Supplied material:
■ ■ ■ ■ ■ ■ ■

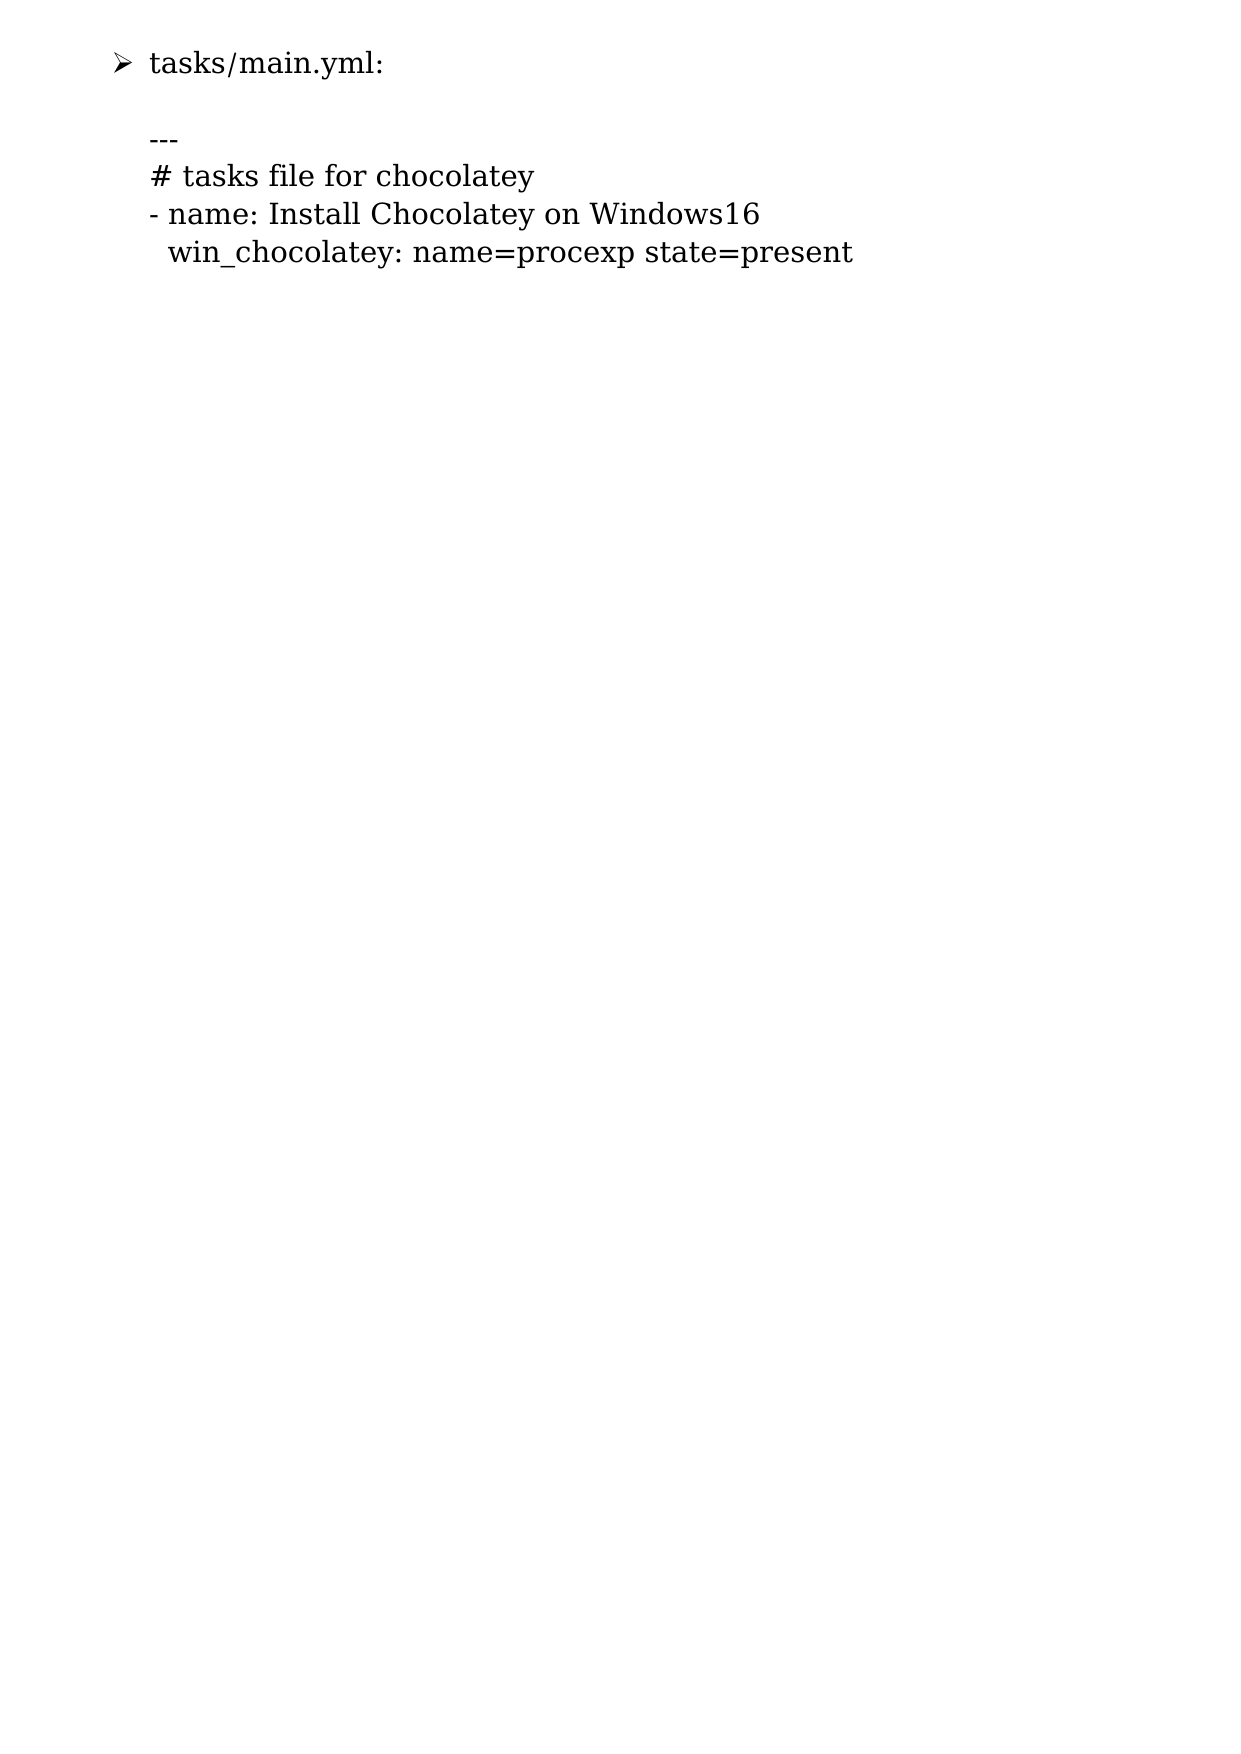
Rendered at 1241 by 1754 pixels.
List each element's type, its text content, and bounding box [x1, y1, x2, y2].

■ ■ ■ ■ ■ ■ ■

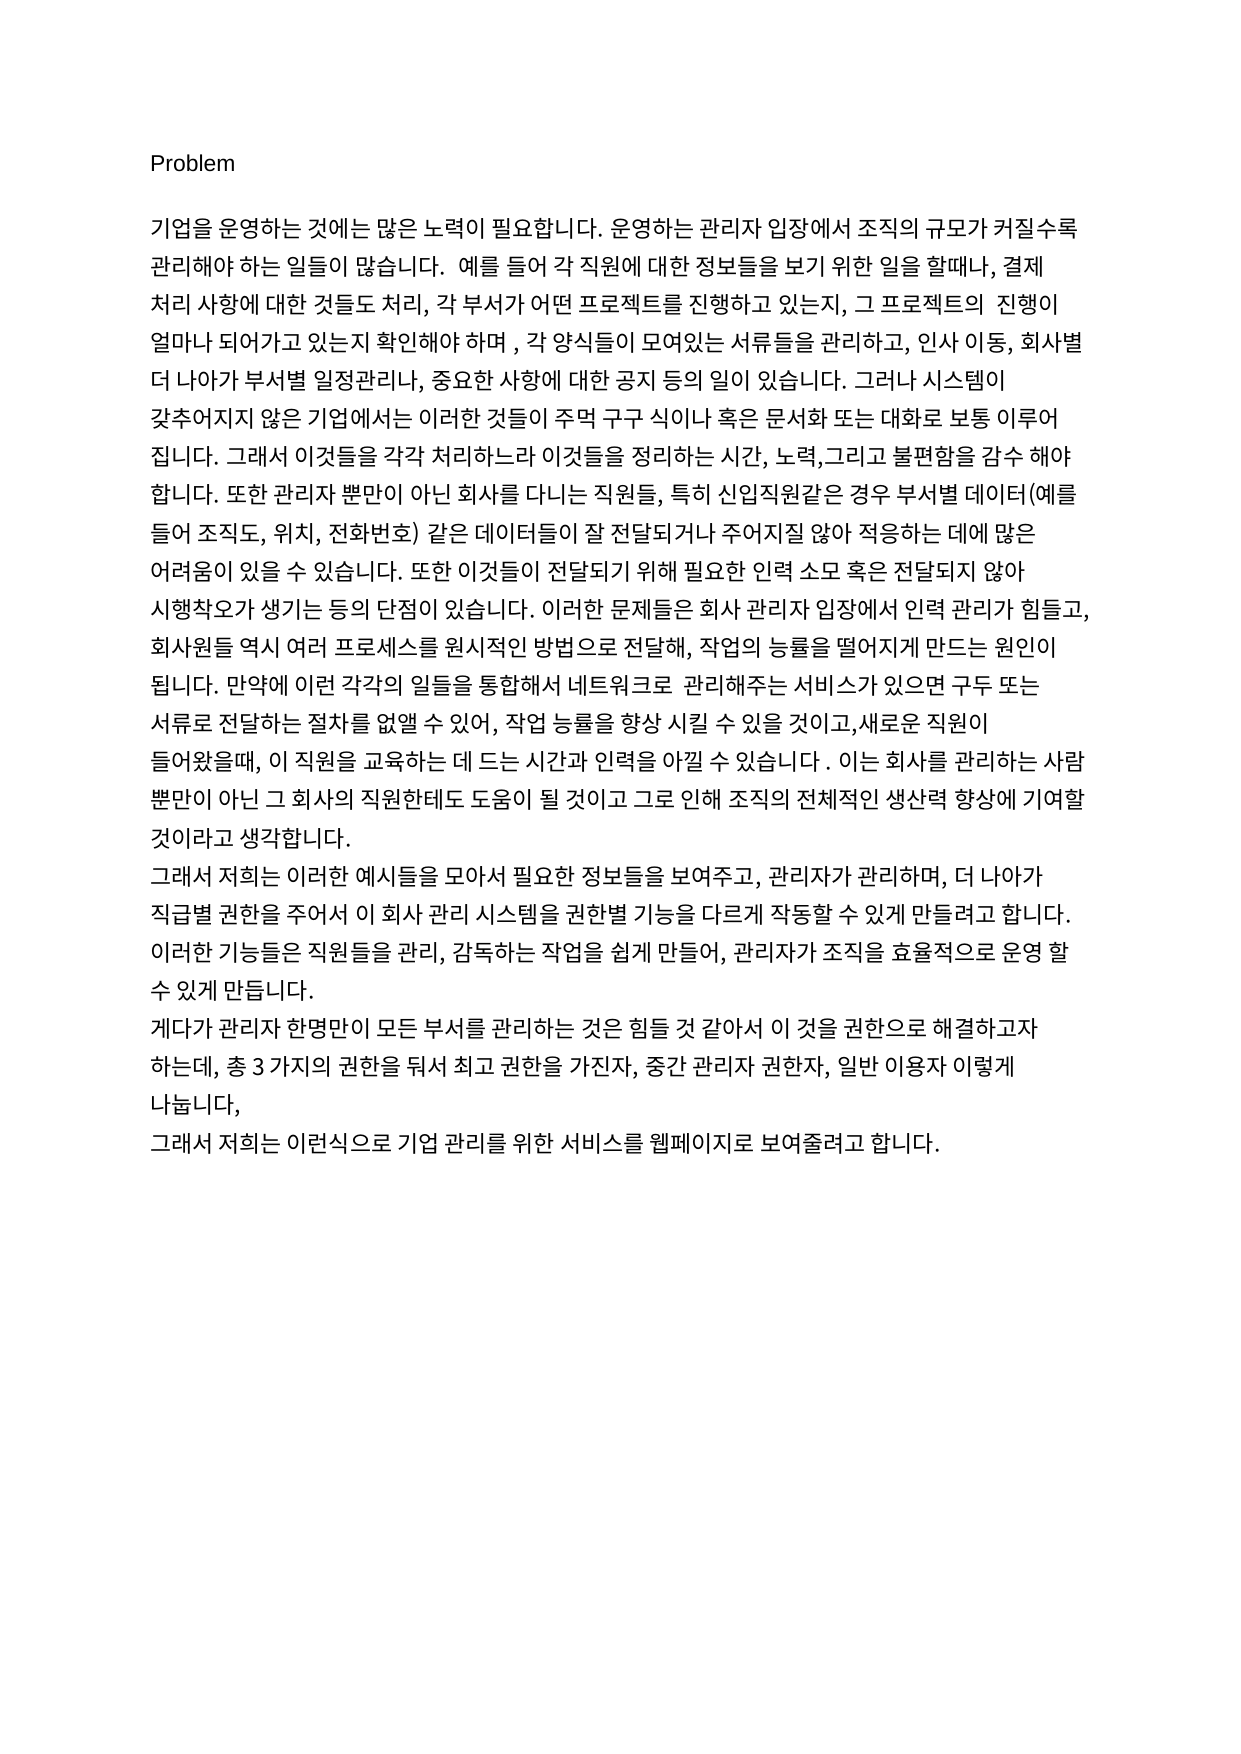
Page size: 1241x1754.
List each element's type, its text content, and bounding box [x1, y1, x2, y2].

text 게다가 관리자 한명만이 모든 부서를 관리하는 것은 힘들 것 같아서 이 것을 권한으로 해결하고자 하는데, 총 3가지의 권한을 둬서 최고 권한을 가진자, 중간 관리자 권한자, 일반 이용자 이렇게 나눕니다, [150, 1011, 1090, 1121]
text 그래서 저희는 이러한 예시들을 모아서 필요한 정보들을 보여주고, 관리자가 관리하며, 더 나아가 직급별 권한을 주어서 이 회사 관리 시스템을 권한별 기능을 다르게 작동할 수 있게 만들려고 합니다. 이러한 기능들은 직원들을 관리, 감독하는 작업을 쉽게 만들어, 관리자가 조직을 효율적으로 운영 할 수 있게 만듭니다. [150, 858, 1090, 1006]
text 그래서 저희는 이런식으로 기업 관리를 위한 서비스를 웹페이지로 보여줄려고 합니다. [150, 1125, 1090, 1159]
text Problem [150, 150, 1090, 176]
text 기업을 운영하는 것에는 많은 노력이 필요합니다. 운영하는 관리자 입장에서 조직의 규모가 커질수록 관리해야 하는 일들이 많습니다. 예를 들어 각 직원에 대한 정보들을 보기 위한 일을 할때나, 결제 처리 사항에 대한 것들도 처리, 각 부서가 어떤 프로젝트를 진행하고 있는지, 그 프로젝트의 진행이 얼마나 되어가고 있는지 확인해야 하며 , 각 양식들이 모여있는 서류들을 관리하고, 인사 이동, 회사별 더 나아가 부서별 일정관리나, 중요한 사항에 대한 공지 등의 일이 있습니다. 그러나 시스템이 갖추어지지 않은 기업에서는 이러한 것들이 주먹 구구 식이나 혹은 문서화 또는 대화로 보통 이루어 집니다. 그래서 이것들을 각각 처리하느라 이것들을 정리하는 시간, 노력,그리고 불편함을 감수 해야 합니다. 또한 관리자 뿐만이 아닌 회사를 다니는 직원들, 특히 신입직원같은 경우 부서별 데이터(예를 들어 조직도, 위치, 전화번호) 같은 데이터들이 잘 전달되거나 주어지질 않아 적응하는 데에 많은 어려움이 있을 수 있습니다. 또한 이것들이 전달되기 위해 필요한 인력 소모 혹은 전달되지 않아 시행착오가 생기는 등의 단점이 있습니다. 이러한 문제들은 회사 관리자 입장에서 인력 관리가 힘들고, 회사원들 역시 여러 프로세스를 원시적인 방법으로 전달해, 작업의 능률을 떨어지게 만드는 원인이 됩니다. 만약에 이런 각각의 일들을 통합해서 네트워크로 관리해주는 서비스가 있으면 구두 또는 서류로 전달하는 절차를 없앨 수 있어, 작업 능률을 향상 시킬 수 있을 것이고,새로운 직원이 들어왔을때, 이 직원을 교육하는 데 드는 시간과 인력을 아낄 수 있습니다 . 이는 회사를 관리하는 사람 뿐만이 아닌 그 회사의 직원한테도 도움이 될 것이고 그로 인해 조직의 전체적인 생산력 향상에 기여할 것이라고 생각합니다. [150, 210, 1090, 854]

■ ■ ■ ■ ■ ■ ■

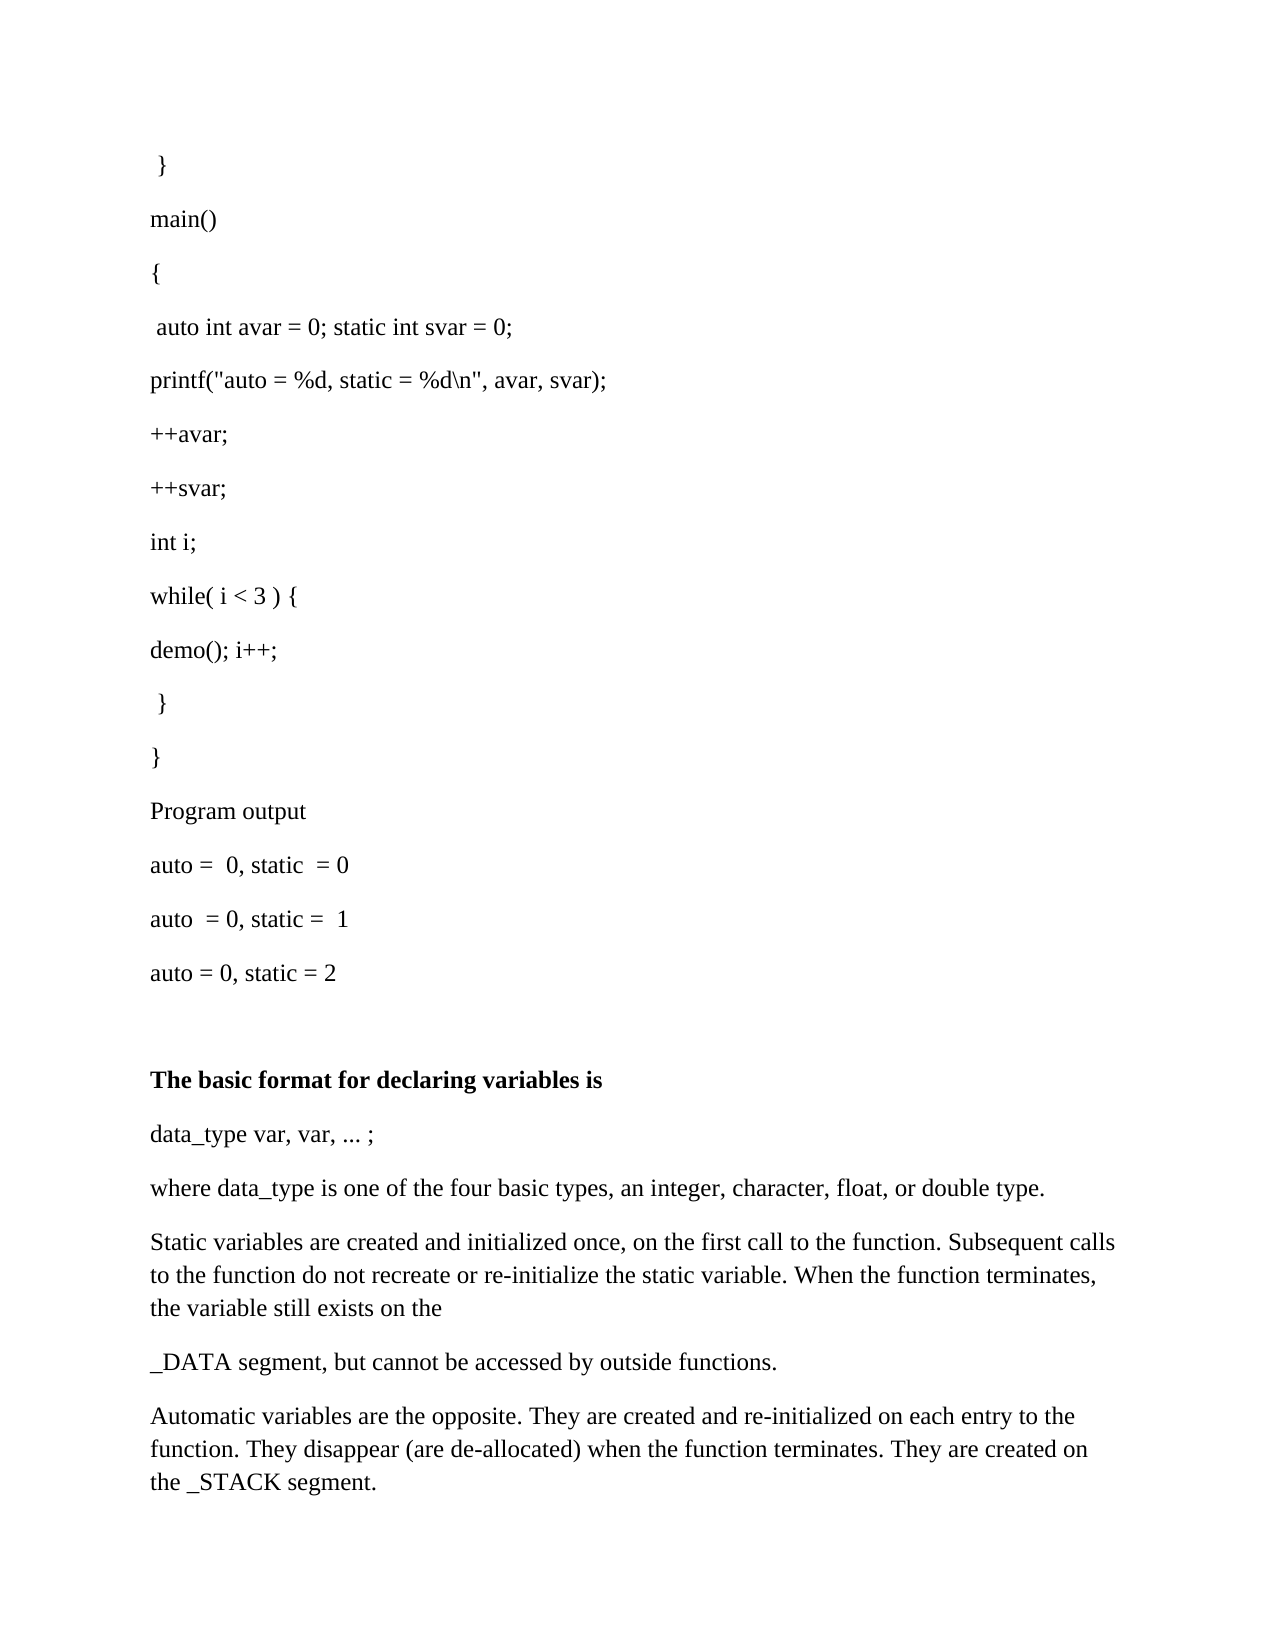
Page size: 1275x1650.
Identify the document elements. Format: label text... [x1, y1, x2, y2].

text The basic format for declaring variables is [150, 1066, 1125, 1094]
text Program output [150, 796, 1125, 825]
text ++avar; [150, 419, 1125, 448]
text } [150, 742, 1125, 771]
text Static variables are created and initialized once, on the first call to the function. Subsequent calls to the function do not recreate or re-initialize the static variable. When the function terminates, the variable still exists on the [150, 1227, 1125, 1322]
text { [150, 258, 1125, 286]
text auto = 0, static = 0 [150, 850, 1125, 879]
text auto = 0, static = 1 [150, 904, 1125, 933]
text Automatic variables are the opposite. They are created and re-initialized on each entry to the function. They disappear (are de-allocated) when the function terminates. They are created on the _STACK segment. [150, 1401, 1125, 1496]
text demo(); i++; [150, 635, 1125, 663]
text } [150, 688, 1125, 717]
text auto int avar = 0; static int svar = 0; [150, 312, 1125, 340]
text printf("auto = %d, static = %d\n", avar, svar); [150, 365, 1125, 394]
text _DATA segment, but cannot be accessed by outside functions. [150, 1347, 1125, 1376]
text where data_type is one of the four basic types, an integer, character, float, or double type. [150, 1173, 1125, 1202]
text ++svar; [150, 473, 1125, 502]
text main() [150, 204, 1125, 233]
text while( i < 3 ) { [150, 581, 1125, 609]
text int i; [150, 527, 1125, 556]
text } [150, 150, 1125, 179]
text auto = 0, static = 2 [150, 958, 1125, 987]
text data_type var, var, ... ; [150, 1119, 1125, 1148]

■ ■ ■ ■ ■ ■ ■

Assignment: Copy whichever lines in the listing above contain the word "size".

Exercise solution:
Page size: 1241x1754.
Page size: 1275x1650.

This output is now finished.